Currently, to admit to have come through a convent school is to invite sympathy and questions about nuns telling you not to wear patent leather shoes because of what they might reflect and forcing you to kneel on desks to check that your skirt covered your knees. (The only time I remember a nun in our school getting worked up about anything related to appearance was when our French teacher noticed the back of a student’s hand gouged with a boyfriend’s initial. Septicaemia, the nun remarked, was not fun, and amateur tattoos with the potential to outlive the relationship they celebrated might have their drawbacks.)

Undoubtedly, the first half of the 20th century was a time when you were born into a religion which did your thinking for you. A time when the morally certain knew, deep in their water, that listening to other viewpoints was a waste of time: those viewpoints were just wrong. Period.

The marvellous progress of the intervening 50 years means you now get born into a secular religion which is as constraining as the old one ever was and just as good at ridiculing the ideas and lifestyles of anybody not in step with the new orthodoxy.

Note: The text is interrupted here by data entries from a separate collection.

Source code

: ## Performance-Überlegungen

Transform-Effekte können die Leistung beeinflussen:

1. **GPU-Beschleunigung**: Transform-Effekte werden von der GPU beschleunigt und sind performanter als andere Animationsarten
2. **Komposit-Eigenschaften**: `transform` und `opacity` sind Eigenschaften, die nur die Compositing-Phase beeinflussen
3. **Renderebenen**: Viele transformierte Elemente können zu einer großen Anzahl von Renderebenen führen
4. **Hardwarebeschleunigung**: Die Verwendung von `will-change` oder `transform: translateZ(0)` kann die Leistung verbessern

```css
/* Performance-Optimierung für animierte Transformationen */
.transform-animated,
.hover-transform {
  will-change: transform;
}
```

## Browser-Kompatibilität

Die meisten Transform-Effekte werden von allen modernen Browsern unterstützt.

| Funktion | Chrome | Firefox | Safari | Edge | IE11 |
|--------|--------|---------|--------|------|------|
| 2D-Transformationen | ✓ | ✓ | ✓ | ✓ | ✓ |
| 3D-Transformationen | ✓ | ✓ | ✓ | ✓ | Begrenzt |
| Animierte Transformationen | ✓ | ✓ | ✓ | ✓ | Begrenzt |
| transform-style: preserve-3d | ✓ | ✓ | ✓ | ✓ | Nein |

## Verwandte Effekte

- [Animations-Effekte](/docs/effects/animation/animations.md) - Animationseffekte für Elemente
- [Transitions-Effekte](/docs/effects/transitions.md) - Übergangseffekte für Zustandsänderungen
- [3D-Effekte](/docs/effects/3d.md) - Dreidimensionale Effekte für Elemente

Just like their predecessors, the morally certain of today never listen to or learn from people who think differently. Try pointing out to them, for example, that ordinary believing Americans give more of their income to charity than happens in any European country and watch their eyes glaze over. That’s before you get to mention the high level of volunteering in the US, as opposed to its diminution in more secular states.

AMERICAN religiosity is not what Osama and his lads are out to kill off.

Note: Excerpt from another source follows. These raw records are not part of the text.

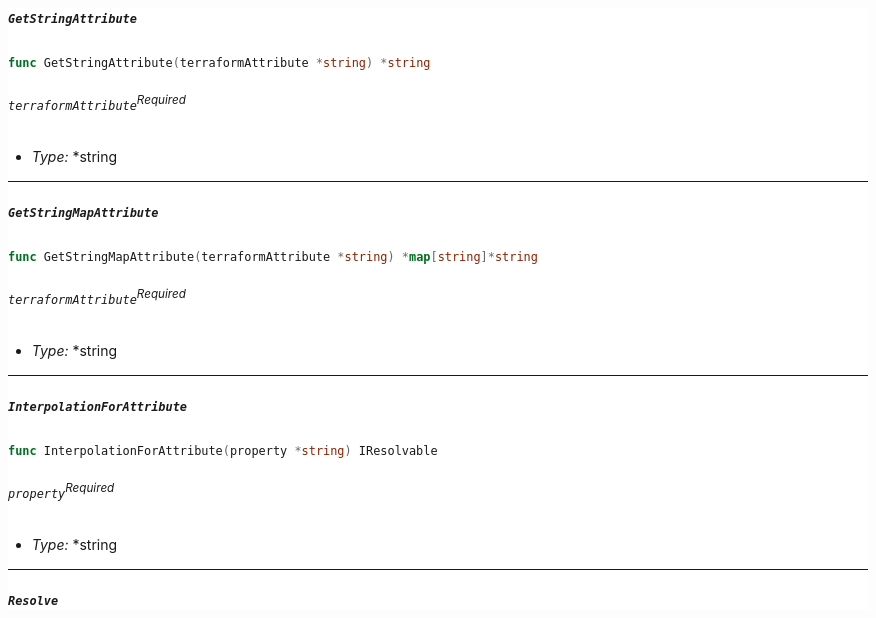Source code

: ##### `GetStringAttribute` <a name="GetStringAttribute" id="@cdktf/provider-ionoscloud.dataIonoscloudNatgatewayRule.DataIonoscloudNatgatewayRuleTimeoutsOutputReference.getStringAttribute"></a>

```go
func GetStringAttribute(terraformAttribute *string) *string
```

###### `terraformAttribute`<sup>Required</sup> <a name="terraformAttribute" id="@cdktf/provider-ionoscloud.dataIonoscloudNatgatewayRule.DataIonoscloudNatgatewayRuleTimeoutsOutputReference.getStringAttribute.parameter.terraformAttribute"></a>

- *Type:* *string

---

##### `GetStringMapAttribute` <a name="GetStringMapAttribute" id="@cdktf/provider-ionoscloud.dataIonoscloudNatgatewayRule.DataIonoscloudNatgatewayRuleTimeoutsOutputReference.getStringMapAttribute"></a>

```go
func GetStringMapAttribute(terraformAttribute *string) *map[string]*string
```

###### `terraformAttribute`<sup>Required</sup> <a name="terraformAttribute" id="@cdktf/provider-ionoscloud.dataIonoscloudNatgatewayRule.DataIonoscloudNatgatewayRuleTimeoutsOutputReference.getStringMapAttribute.parameter.terraformAttribute"></a>

- *Type:* *string

---

##### `InterpolationForAttribute` <a name="InterpolationForAttribute" id="@cdktf/provider-ionoscloud.dataIonoscloudNatgatewayRule.DataIonoscloudNatgatewayRuleTimeoutsOutputReference.interpolationForAttribute"></a>

```go
func InterpolationForAttribute(property *string) IResolvable
```

###### `property`<sup>Required</sup> <a name="property" id="@cdktf/provider-ionoscloud.dataIonoscloudNatgatewayRule.DataIonoscloudNatgatewayRuleTimeoutsOutputReference.interpolationForAttribute.parameter.property"></a>

- *Type:* *string

---

##### `Resolve` <a name="Resolve" id="@cdktf/provider-ionoscloud.dataIonoscloudNatgatewayRule.DataIonoscloudNatgatewayRuleTimeoutsOutputReference.resolve"></a>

Fundamentalist Islam may not like the worshippers in the millions of churches that dot the American landscape, but it’s the irreligious side of the US, with its sex-sodden, drink-drenched, undressed commercialism, that outrages Muslim terrorists.

Meanwhile, liberal Europe is congratulating itself on getting rid of Buttiglione, the man whose chances of an EU commissionership were scuppered because he admitted that he believes homosexuality is a sin, that the purpose of marriage is for women to have children and be protected by a man, and that having babies out of wedlock is bad.

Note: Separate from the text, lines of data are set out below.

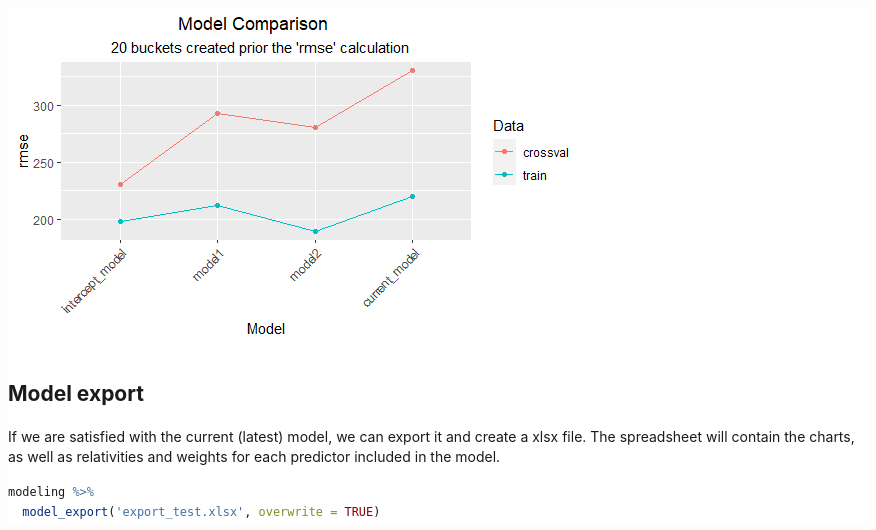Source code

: ![](../man/figures/insuRglm_vignette-unnamed-chunk-32-2.png)

## Model export

If we are satisfied with the current (latest) model, we can export it
and create a xlsx file. The spreadsheet will contain the charts, as well
as relativities and weights for each predictor included in the model.

``` r
modeling %>%
  model_export('export_test.xlsx', overwrite = TRUE)
```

You may not agree with him on any or all of the above. But you can bet your life al-Qaida does.

Cancelling his commissionership confirms for fundamentalist Islam the godlessness of Europe and affirms Europe’s relevance as a terrorist target.

It also confirms the liberal dictatorship the EU has become. We no longer allow prominent individuals to express their deep-held religious beliefs. The EU, a historic model of multi-cultural governance, couldn’t be relied on to withstand one talkative old buzzard who was bothered by gays.

Despite his naïve openness, notwithstanding the EU Parliament and half a million institutions headed and staffed by the brightest and best, the interests of the gay community in Europe seemed compromised by having him in high office.

Interesting, that. If the systems we rely on could be so warped by one man, the next logical step should surely be to review and strengthen the systems. But, for the morally certain, institutional reform would never be as satisfactory as condemning an individual.

Like Caiphas, the high priest in the Bible, the EU believes “It is fitting that one man should die for the people, that the people be not disturbed.” Modern, liberal Europe does what the Catholic Church used to do 50 years ago, with precisely the same cruel certainty.

The ruling class - be it right wing or left wing - always runs on a coercive, controlling, unthinking dogma. It cannot understand any other view, let alone learn from it. When defeated by the other view - as happened in the presidential election - it resolutely rejects the possibility of learning from the defeat.

Instead of learning, the pervasive response has been to ridicule and caricature 51 million people, particularly about their belief systems, demonstrating, in the process, a totalitarianism of thought which diminishes all who call themselves liberal.

And lest it be thought that this is a plea for tiptoeing back to religion, it’s the opposite.

It’s a plea for tiptoeing forward to real tolerance.